• _Given information_:
»»

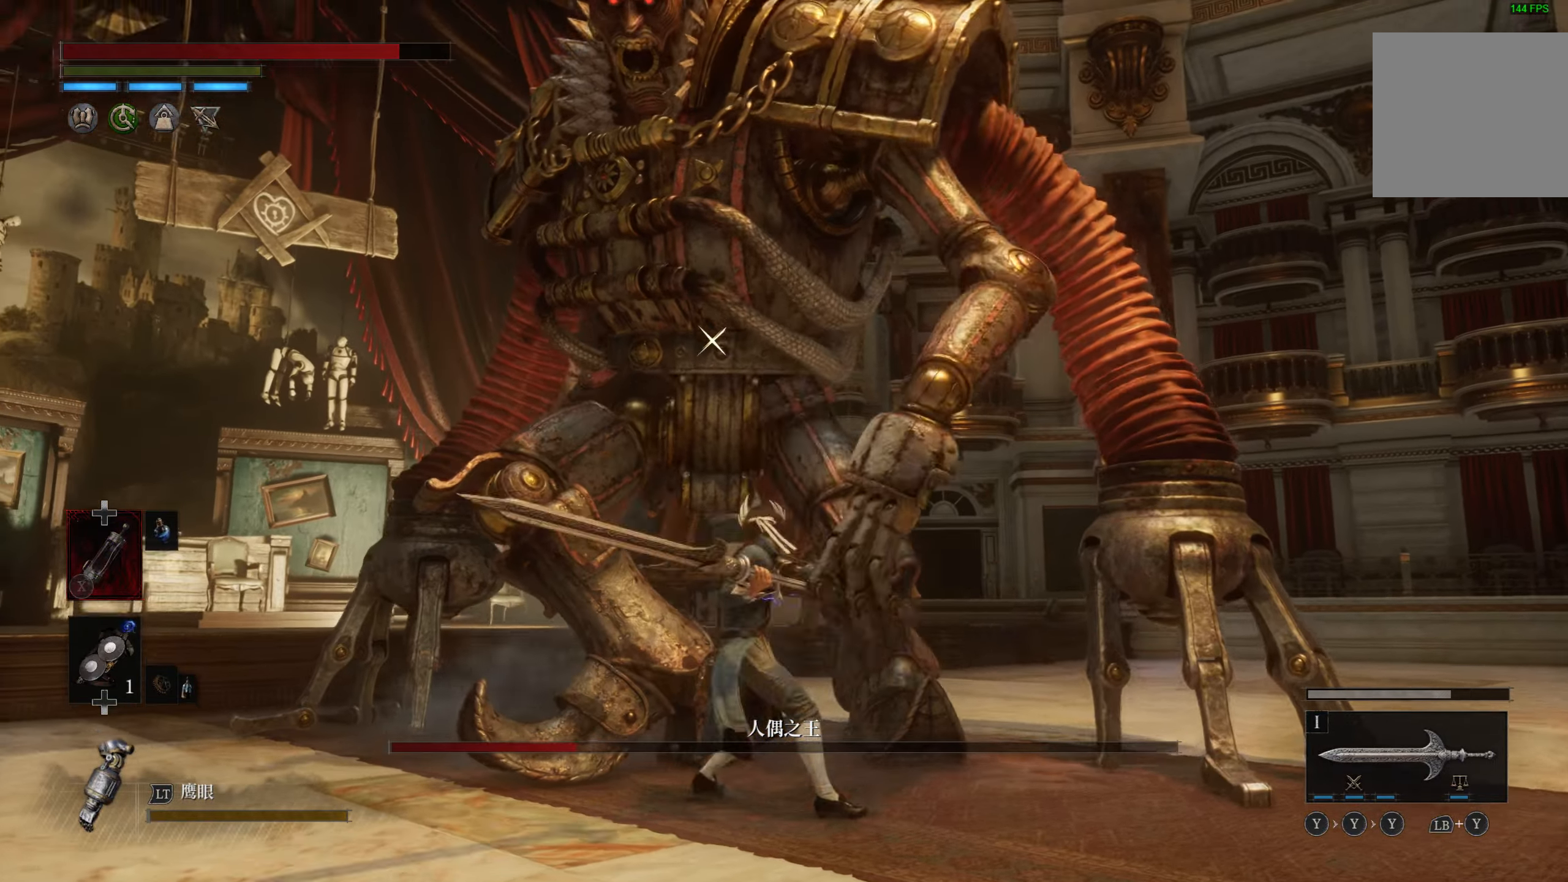
Gameplay with a controller (PlayStation layout); each line is a JSON object with the inputs held at the frame after it (dt_ms = milliseconds from this image to that frame). "events" lists button and stick changes between this image and that frame as [ms after this image, input, new state], when the widget could be followed in between.
{"dt_ms": 500, "buttons": [], "left_stick": "down-left", "right_stick": "center", "events": [[300, "left_stick", "down-left"]]}
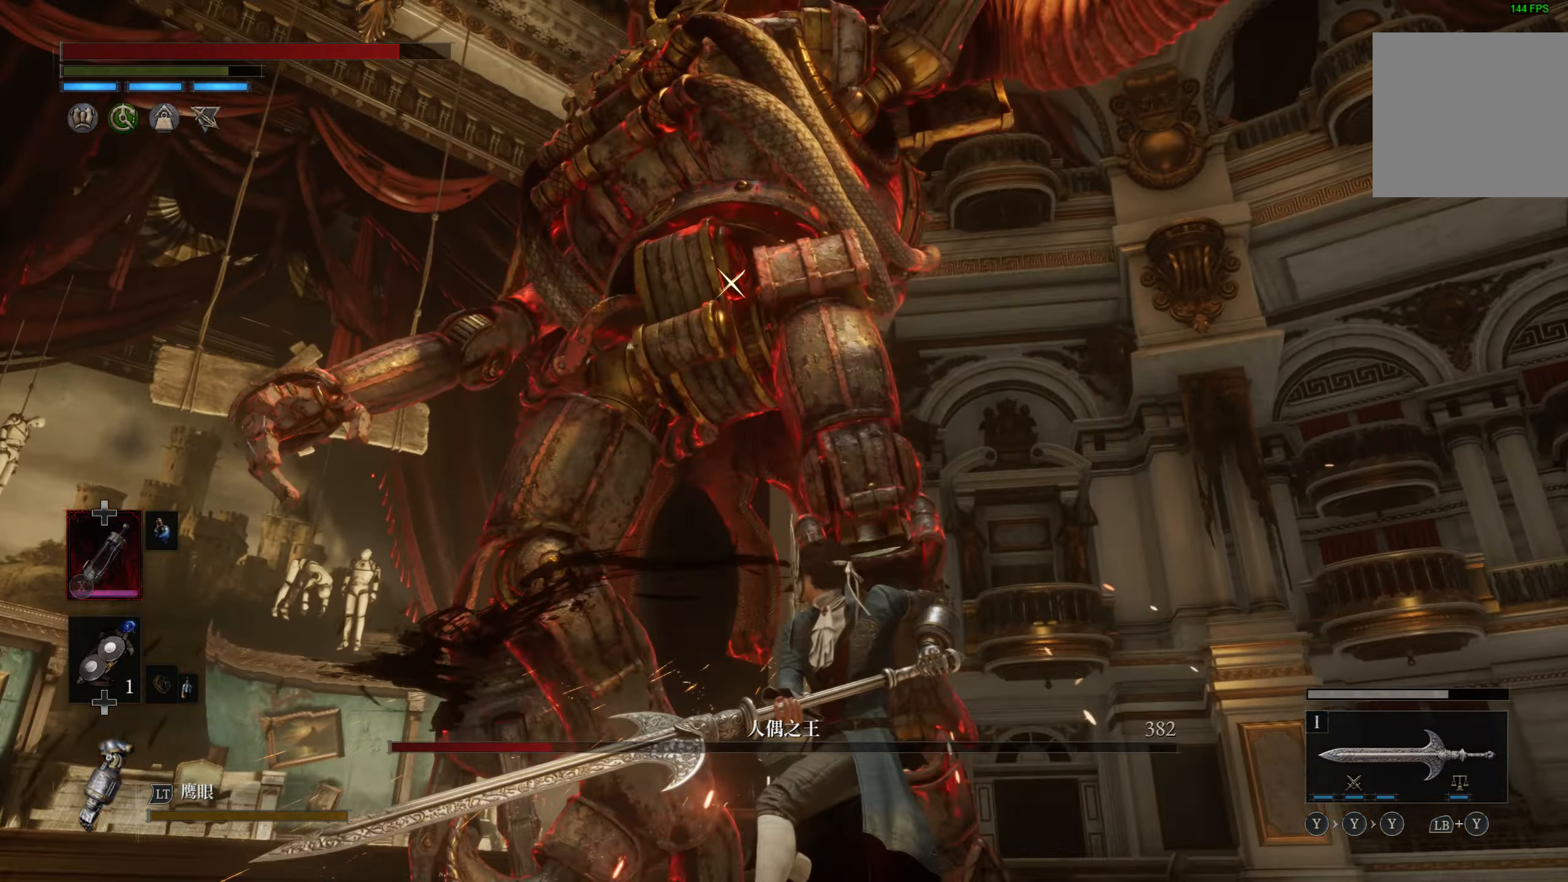
{"dt_ms": 500, "buttons": [], "left_stick": "down-left", "right_stick": "center"}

««

• _Required action_: Return every line of the data above exactly, and omit all pictures.

• _Exercise solution_:
Gameplay with a controller (PlayStation layout); each line is a JSON object with the inputs held at the frame after it (dt_ms = milliseconds from this image to that frame). "events" lists button and stick changes between this image and that frame as [ms after this image, input, new state], when the widget could be followed in between.
{"dt_ms": 500, "buttons": [], "left_stick": "down-left", "right_stick": "center", "events": [[300, "left_stick", "down-left"]]}
{"dt_ms": 500, "buttons": [], "left_stick": "down-left", "right_stick": "center"}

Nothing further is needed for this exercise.